If you maintain your list
in sorted order (which ideally means few insertions or removals, because mid-list
insertion/removal is itself O(n)
), you can find the set of Person
s below a given salary with the bisect
module.
from bisect import bisect
from operator import attrgetter
# if to store objects in a list...
collection = [Person("Jack", 50000, 0), ..., Person("Jane", 120000, 1)]

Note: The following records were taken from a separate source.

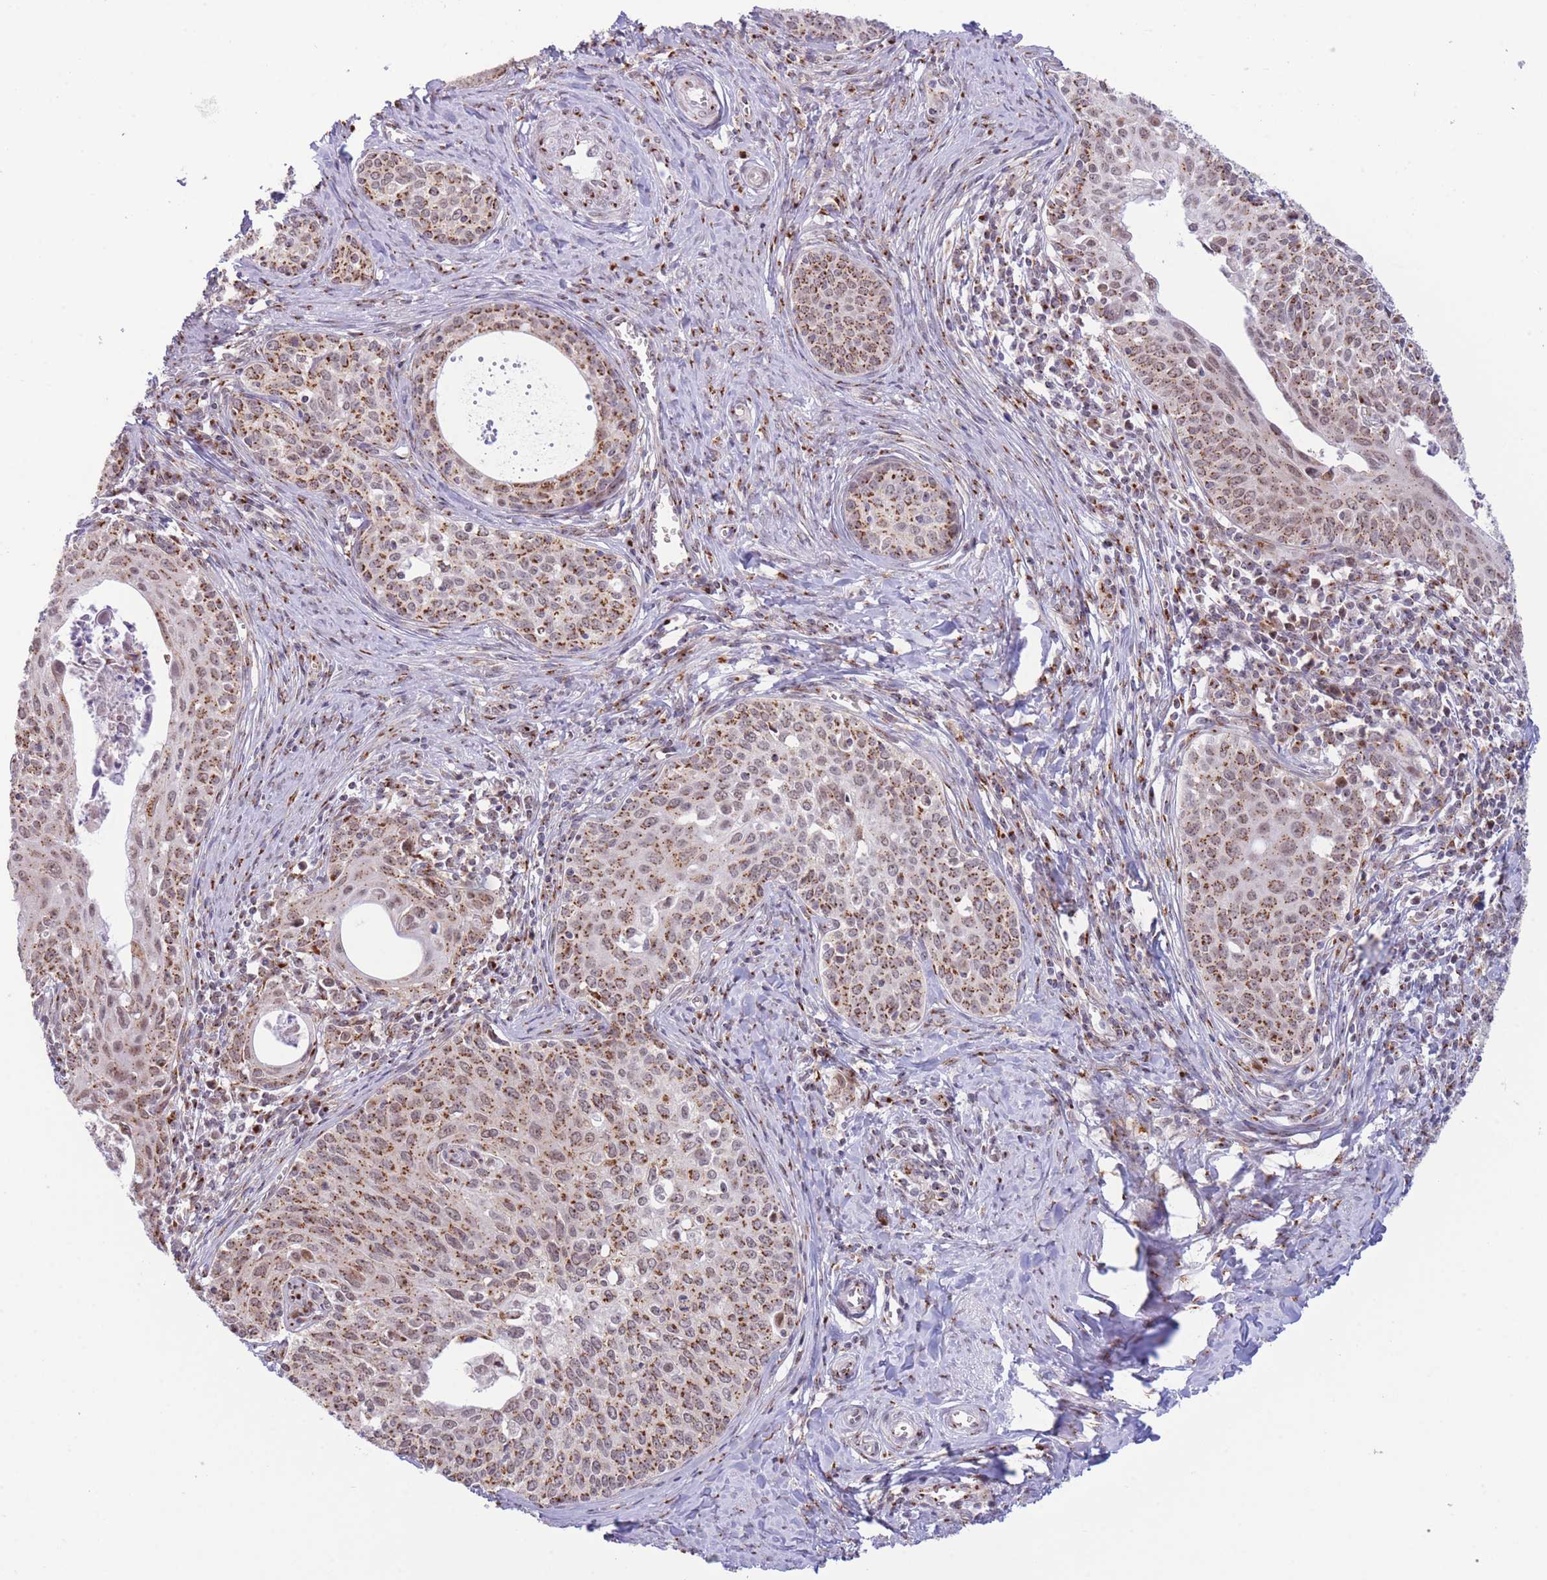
{"staining": {"intensity": "moderate", "quantity": ">75%", "location": "cytoplasmic/membranous,nuclear"}, "tissue": "cervical cancer", "cell_type": "Tumor cells", "image_type": "cancer", "snomed": [{"axis": "morphology", "description": "Squamous cell carcinoma, NOS"}, {"axis": "morphology", "description": "Adenocarcinoma, NOS"}, {"axis": "topography", "description": "Cervix"}], "caption": "This micrograph displays IHC staining of cervical cancer, with medium moderate cytoplasmic/membranous and nuclear expression in approximately >75% of tumor cells.", "gene": "INO80C", "patient": {"sex": "female", "age": 52}}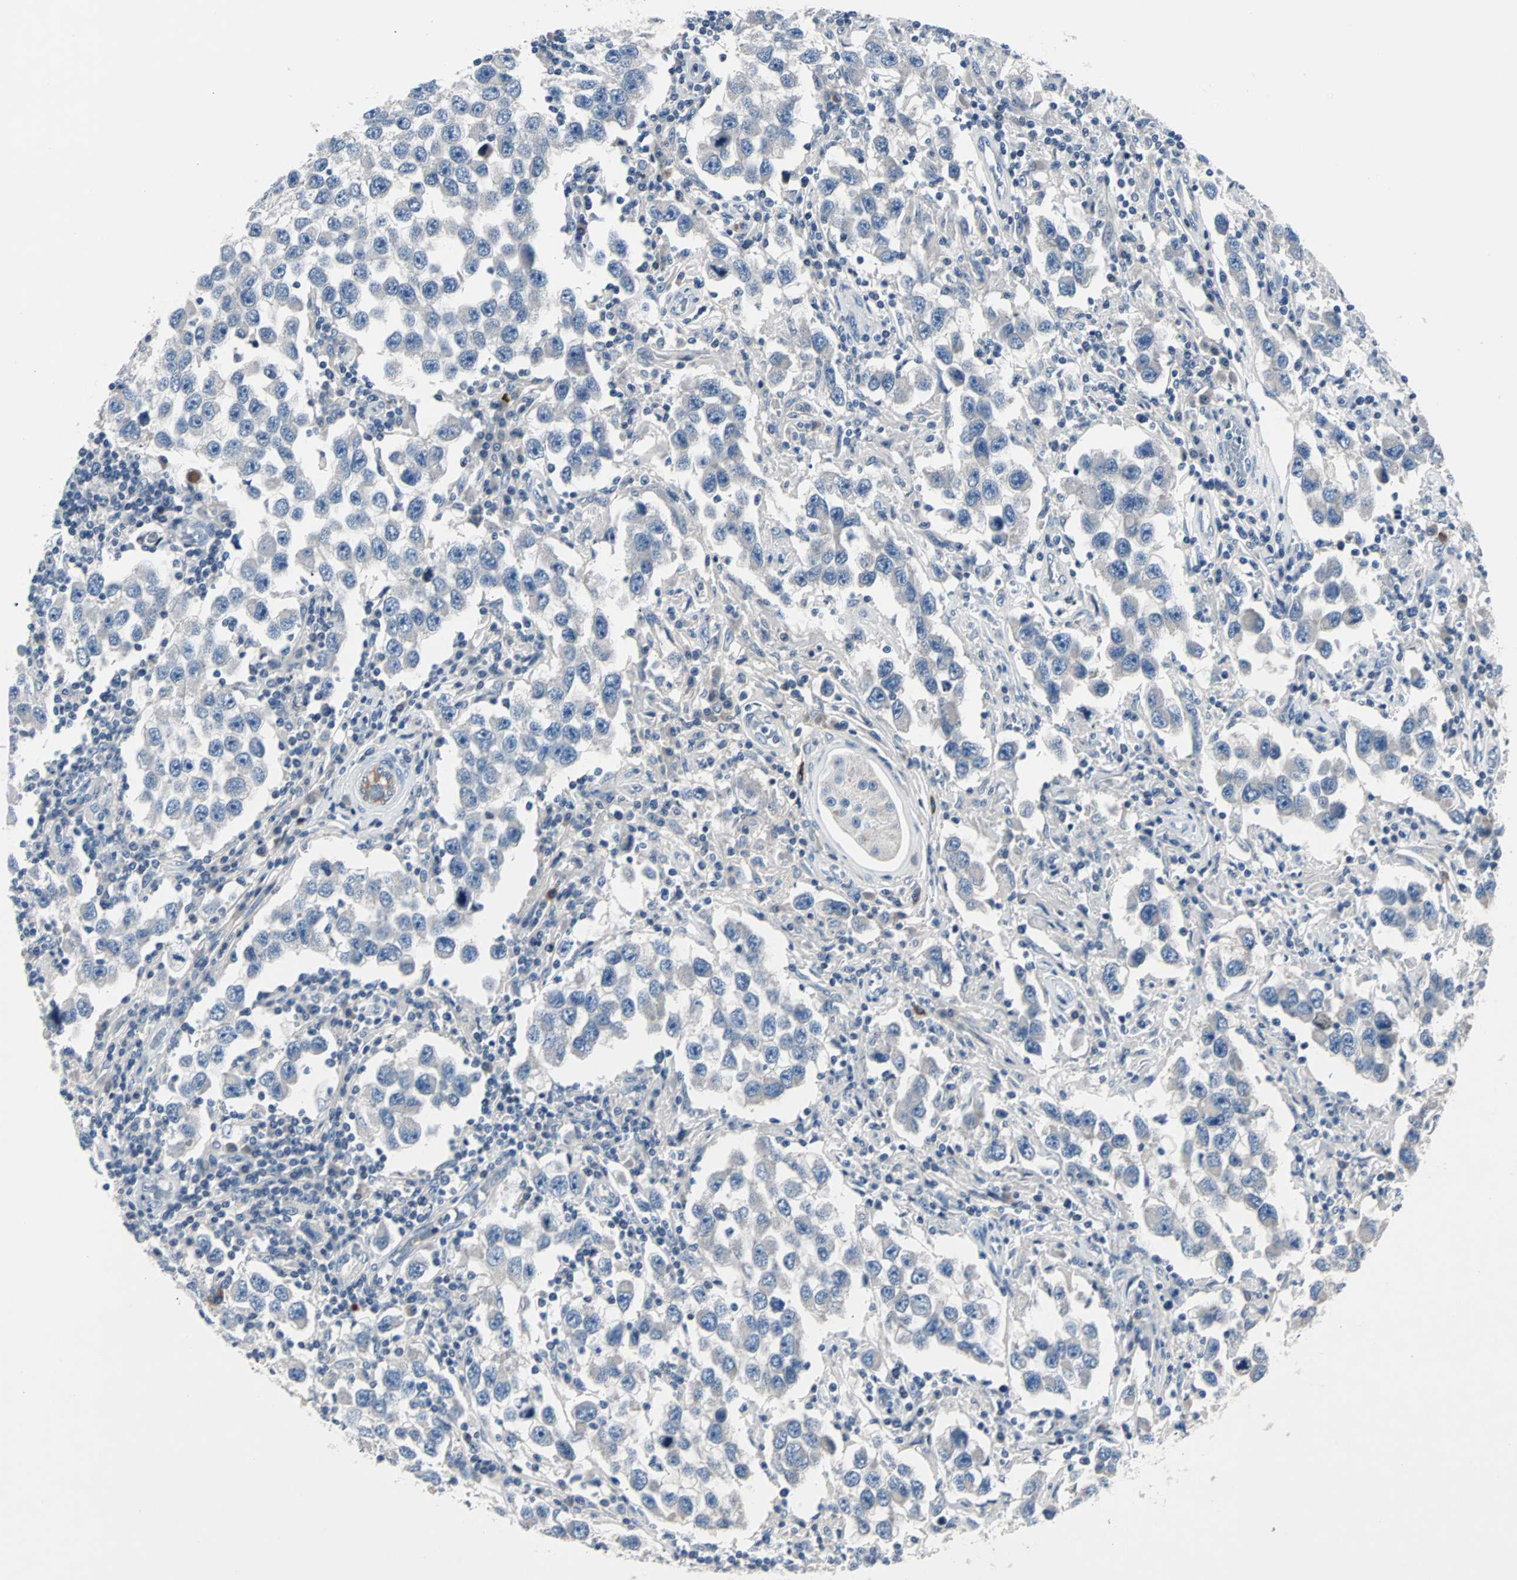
{"staining": {"intensity": "negative", "quantity": "none", "location": "none"}, "tissue": "testis cancer", "cell_type": "Tumor cells", "image_type": "cancer", "snomed": [{"axis": "morphology", "description": "Carcinoma, Embryonal, NOS"}, {"axis": "topography", "description": "Testis"}], "caption": "The image exhibits no staining of tumor cells in testis cancer (embryonal carcinoma).", "gene": "CCNE2", "patient": {"sex": "male", "age": 21}}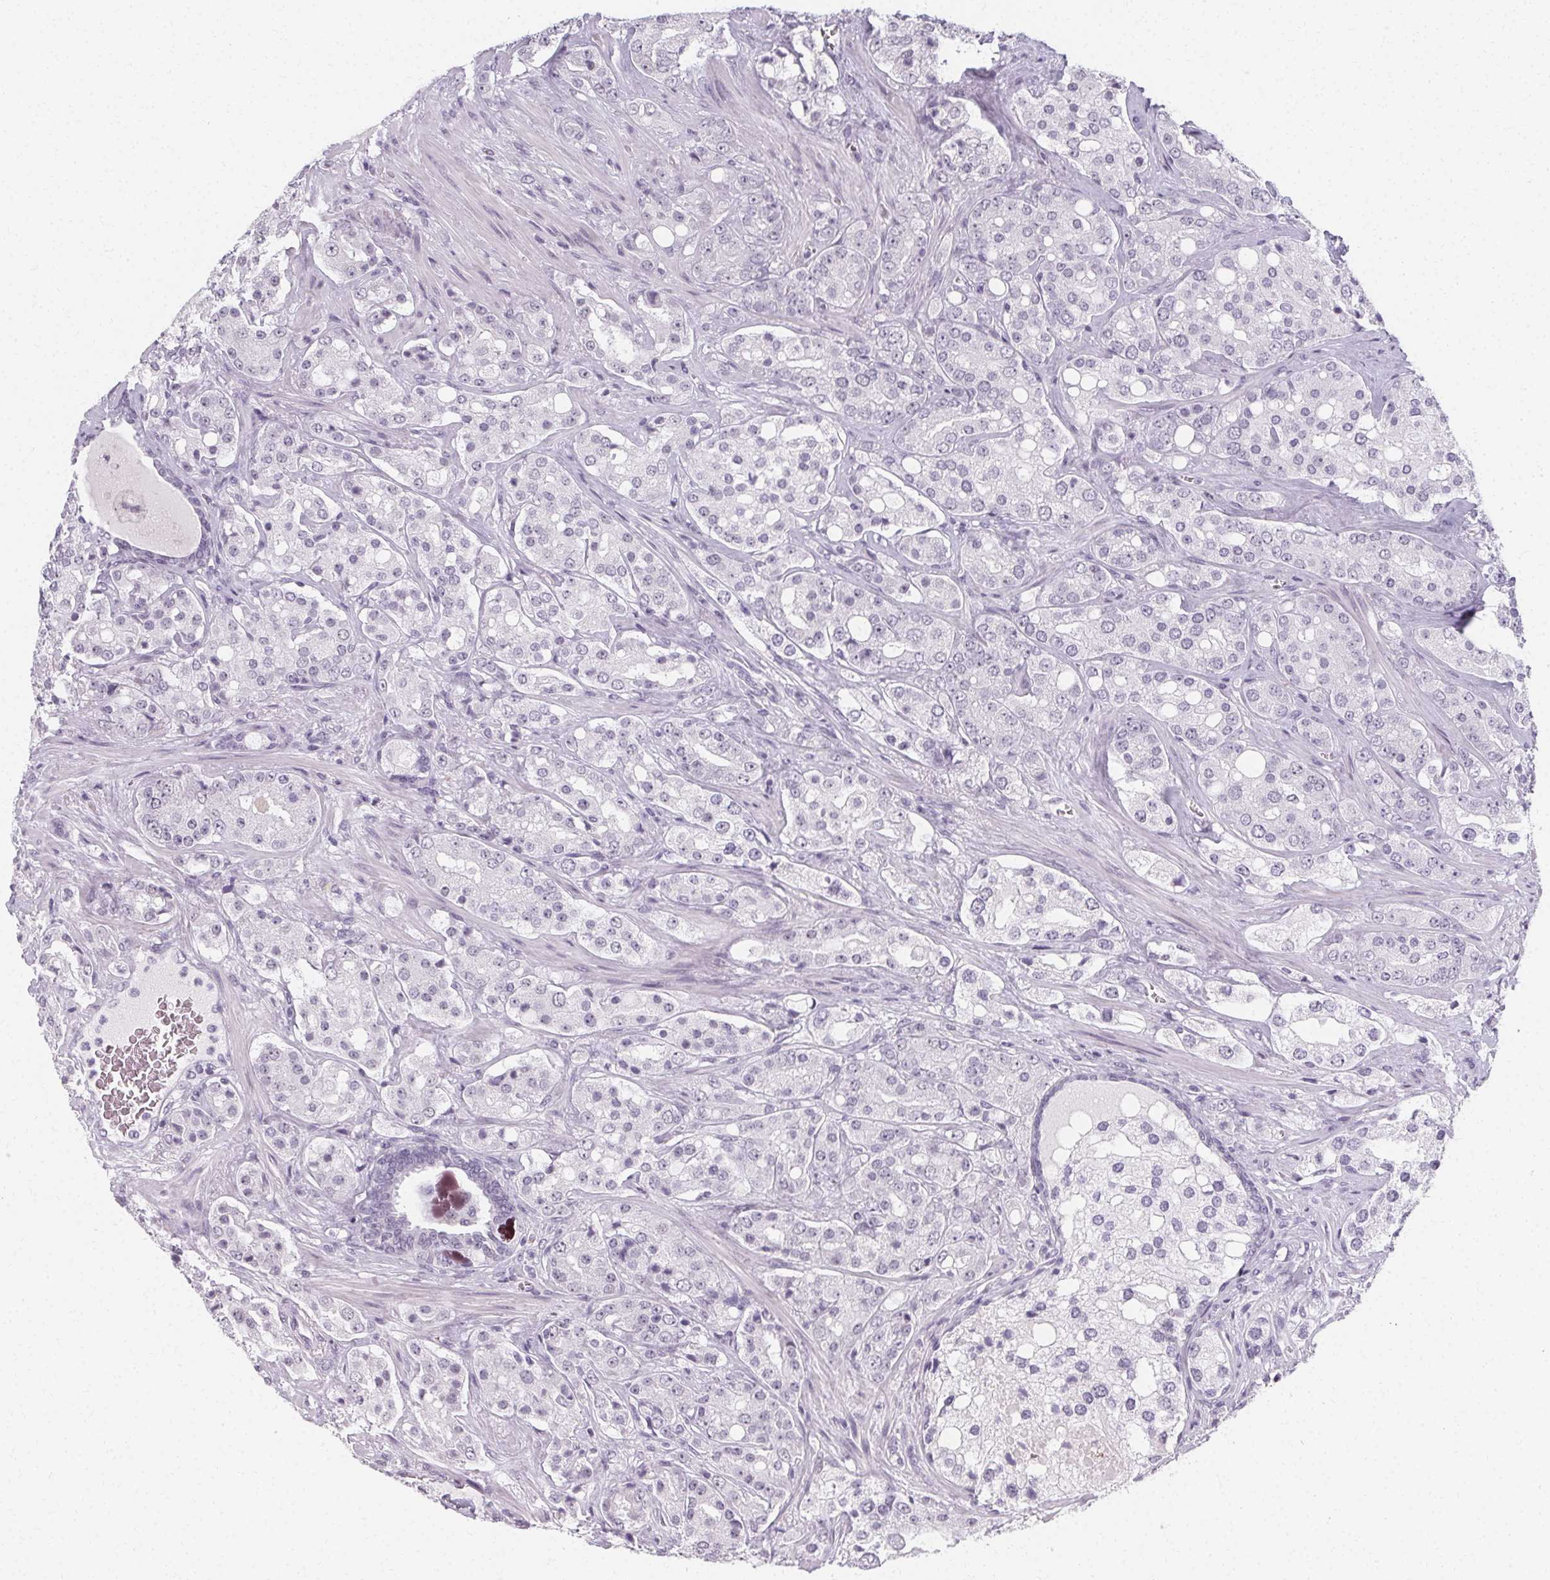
{"staining": {"intensity": "negative", "quantity": "none", "location": "none"}, "tissue": "prostate cancer", "cell_type": "Tumor cells", "image_type": "cancer", "snomed": [{"axis": "morphology", "description": "Adenocarcinoma, High grade"}, {"axis": "topography", "description": "Prostate"}], "caption": "Prostate high-grade adenocarcinoma was stained to show a protein in brown. There is no significant positivity in tumor cells. (DAB (3,3'-diaminobenzidine) immunohistochemistry (IHC) visualized using brightfield microscopy, high magnification).", "gene": "SYNPR", "patient": {"sex": "male", "age": 67}}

collection.sort(key=attrgetter('salary')) # O(n log n) initial sort
# filtering searches in O(log n):
target = 100000
filtered_collection = collection[:bisect(collection, target, key=attrgetter('salary'))]
Note: The key
argument to the various bisect
module functions is only supported as of 3.10. In prior versions, you'd need to define the rich comparison operators for Person
in terms of salary
and search for a faked out Person
object, or maintain ugly separate sorted list
s, one of salary
alone, and a parallel list
of the Person
objects.
For adding individual elements to the collection
, you could use bisect
's insort
function. Or you could just add a bunch of items to the end of the list
in bulk and resort it on the same key
as before (Python's sorting algorithm, TimSort, gets near O(n)
performance when the collection is mostly in order already, so the cost is not as high as you might think).
I'll note that in practice, this sort of scenario (massive data that can be arbitrarily ordered by multiple fields) usually calls for a database; you might consider using sqlite3
(eventually switching to a more production-grade database like MySQL or PostGres if needed), which, with appropriate indexes defined, would let you do O(log n)
SELECT
s on any indexed field; you could convert to Person
objects on extraction for the data you actually need to work with. The B-trees that true DBMS solutions provide get you O(log n)
effort for inserts, deletes and selects on the index fields, where Python built-in collection types make you choose; only one of insertion/deletion or searching can be truly O(log n)
, while the other is O(n)
.